• _Oefentekst_
┌──
Daarom heb ik de volgende vraag. Ik moet immers toegeven dat een en ander mij bizar overkomt.

 

Wat is de stand van zaken inzake voornoemde nauwere samenwerking?

 

Wat zullen de concrete gevolgen zijn voor de EU-burgers en dus voor ons, inwoners van de lidstaten, met name voor de burgers die in België verblijven en voor de Belgen die verblijven in de EU-lidstaten die aan de nauwere samenwerking deelnemen? Wat zijn de gevolgen?

 

Klopt het dat het voorstel niet op alle deelnemende lidstaten van gelijke toepassing zou zijn? Welke lidstaten genieten een uitzondering?

 

Ik heb uit het verhaal begrepen dat Malta een uitzondering is. Zijn er ook nog andere landen? Wat is het concrete gevolg van de uitzondering? Wat is uw standpunt ter zake?

 

Indien bepaalde landen kunnen beslissen het desbetreffende recht niet toe te passen, betekent zulks dan geen volledig gebrek aan vertrouwen in elkaars rechtsstelsels?

 

Zodoende kunnen wij ons ook bij de samenwerking tout court vragen stellen.

 

03.02 Staatssecretaris Melchior Wathelet: Mevrouw Becq, het voorstel van verordening tot invoering van een nauwe samenwerking op het vlak van het toepasselijke recht inzake echtscheiding en scheiding van tafel en bed heeft geleid tot een politiek akkoord op de Ministerraad van 3 december 2010.

 

Het Europees Parlement heeft in zijn plenaire vergadering van 15 december 2010 in het raam van de adviesprocedure een positief advies gegeven over het dossier. Het voorstel van verordening werd formeel goedgekeurd op de Ministerraad van 20 december 2010.

 

De nieuwe regels zullen van toepassing zijn vanaf midden 2012 in alle deelnemende lidstaten, namelijk: Duitsland, Oostenrijk, Spanje, België, Bulgarije, Frankrijk, Hongarije, Italië, Letland, het Groothertogdom Luxemburg, Malta, Portugal, Roemenië, Slovenië.
└──
• _Vastgelegde gegevens_
┌──
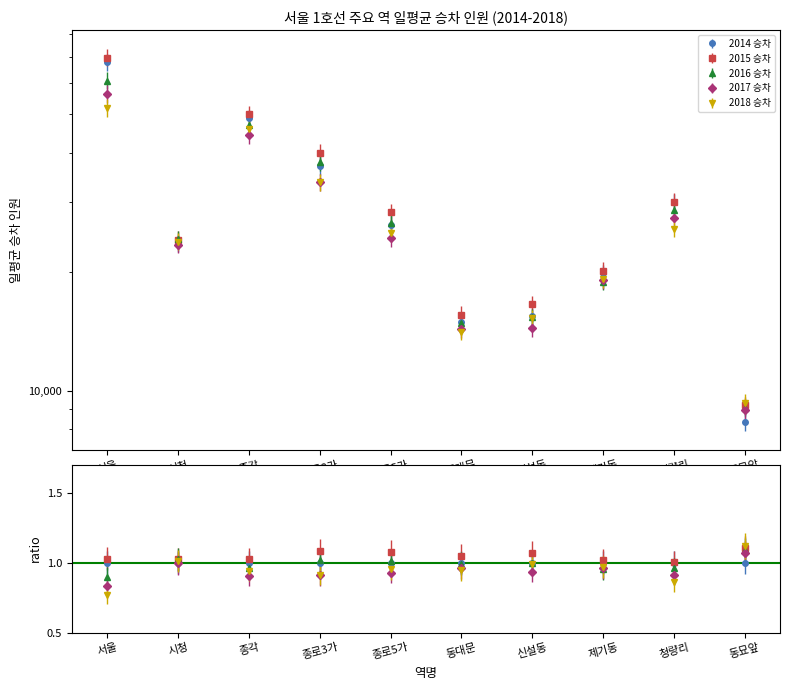

Rank the series by their maximum value, from highest to lowest.

2015 승차, 2014 승차, 2016 승차, 2017 승차, 2018 승차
└──
• _Opdracht 1_
Op welke datum werd het voorstel van verordening volgens de oefentekst formeel goedgekeurd door de Ministerraad?
• _Opdracht 2_
Vertaal de volgende zin uit de oefentekst in het Engels: "Het Europees Parlement heeft in zijn plenaire vergadering van 15 december 2010 in het raam van de adviesprocedure een positief advies gegeven over het dossier."
• _Opdracht 3_
Gaat u verder met de tekst over de nauwere samenwerking inzake het echtscheidingsrecht, aansluitend op de laatste zin.
De lijst is voor deze opdrachten niet van belang.

• _Antwoord 1_
Op 20 december 2010.

• _Antwoord 2_
In its plenary session of December 15, 2010, the European Parliament delivered a favorable opinion on the file as part of the consultation procedure.

• _Antwoord 3_
Wat de koppels van Europese onderdanen betreft die in België verblijven, of Belgische koppels die verblijven in een lidstaat die deelneemt aan de nauwere samenwerking, zal het eerste concrete gevolg van de verordening zijn dat deze koppels het toepasselijke recht inzake echtscheiding of scheiding van tafel en bed kunnen kiezen uit een lijst van wetten waarvan de criteria inzake aanknoping dezelfde zijn in alle staten die deelnemen aan de nauwere samenwerking.

 

Zo zullen de echtgenoten volgende rechtskeuzen hebben.

 

Het recht de staat van de gewone verblijfplaats van de echtgenoten op het moment dat de overeenkomst inzake de rechtskeuze wordt gesloten.

 

Of: het recht van de staat van de laatste gewone verblijfplaats van de echtgenoten, voor zover één van hen er nog verblijft op het moment dat de overeenkomst inzake de rechtskeuze wordt gesloten.

 

Of: het recht van de staat van de nationaliteit van één van de echtgenoten op het moment dat de overeenkomst inzake de rechtskeuze wordt gesloten.

 

Of: de eigen wetgeving. Met andere woorden: het recht van de staat van de gevatte rechtbank.

 

Bij gebrek aan keuze door de echtgenoten voorziet de verordening in criteria die de gevatte rechtbank in staat stellen op eenvormige wijze het toepasbare recht te bepalen inzake hun echtscheiding of scheiding van tafel en bed.

 

De verordening bepaalt dat bij gebrek aan keuze door de echtgenoten het toepasbare recht het volgende zal zijn.

 

Het recht van de staat van de gewone verblijfplaats van de echtgenoten op het ogenblik dat de rechtbank gevat wordt.

 

Of, bij gebrek, het recht van de staat van de laatste gewone verblijfplaats van de echtgenoten, voor zover deze verblijfplaats niet meer dan een jaar voor de rechtbank werd gevat was beëindigd en één van de echtgenoten nog in deze staat verblijft op het moment dat de rechtbank gevat wordt.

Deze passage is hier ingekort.